WORKING DATA below:

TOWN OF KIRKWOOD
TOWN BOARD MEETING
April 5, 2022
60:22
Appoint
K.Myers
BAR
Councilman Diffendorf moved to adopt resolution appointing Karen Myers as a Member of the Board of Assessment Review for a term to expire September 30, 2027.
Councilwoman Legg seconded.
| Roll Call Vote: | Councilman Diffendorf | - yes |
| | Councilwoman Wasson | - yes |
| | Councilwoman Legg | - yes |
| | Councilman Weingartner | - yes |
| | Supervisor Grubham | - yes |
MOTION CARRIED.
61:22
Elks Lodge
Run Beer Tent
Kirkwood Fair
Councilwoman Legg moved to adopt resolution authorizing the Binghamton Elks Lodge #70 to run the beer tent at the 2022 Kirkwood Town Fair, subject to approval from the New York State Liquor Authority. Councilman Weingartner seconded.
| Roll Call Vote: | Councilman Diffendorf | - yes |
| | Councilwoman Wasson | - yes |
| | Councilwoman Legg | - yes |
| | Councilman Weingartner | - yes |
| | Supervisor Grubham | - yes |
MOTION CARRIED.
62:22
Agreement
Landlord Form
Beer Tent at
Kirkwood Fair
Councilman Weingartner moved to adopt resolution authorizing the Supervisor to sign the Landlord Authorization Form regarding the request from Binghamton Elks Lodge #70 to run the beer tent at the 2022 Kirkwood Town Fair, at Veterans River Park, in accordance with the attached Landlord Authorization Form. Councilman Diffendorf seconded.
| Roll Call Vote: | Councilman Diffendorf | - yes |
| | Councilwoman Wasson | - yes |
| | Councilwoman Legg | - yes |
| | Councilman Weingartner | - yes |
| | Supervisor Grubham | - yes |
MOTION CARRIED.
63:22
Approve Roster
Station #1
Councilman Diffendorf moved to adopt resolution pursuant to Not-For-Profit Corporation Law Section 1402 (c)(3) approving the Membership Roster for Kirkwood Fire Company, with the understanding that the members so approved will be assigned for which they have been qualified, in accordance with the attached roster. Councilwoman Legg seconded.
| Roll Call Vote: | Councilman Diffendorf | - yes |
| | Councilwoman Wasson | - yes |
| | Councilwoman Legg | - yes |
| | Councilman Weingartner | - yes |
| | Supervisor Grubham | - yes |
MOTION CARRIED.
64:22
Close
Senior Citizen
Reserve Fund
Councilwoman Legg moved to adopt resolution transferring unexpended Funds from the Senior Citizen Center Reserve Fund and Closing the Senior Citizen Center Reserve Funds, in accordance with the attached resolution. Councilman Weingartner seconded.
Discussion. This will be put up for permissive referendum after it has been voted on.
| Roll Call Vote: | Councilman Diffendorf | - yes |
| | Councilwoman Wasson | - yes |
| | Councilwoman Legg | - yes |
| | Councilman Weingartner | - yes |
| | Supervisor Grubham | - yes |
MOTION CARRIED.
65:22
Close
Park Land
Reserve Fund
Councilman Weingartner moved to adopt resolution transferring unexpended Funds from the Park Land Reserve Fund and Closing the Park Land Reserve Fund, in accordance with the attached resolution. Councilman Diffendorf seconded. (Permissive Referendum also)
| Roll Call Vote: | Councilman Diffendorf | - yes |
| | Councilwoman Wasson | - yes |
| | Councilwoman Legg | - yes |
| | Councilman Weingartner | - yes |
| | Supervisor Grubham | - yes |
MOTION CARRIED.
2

End of WORKING DATA.

[PROBLEM DETAILS]: One number is all the reply should hold: how many lines in these records include the word "transferring".

[OUTPUT OF THE EXERCISE]: 2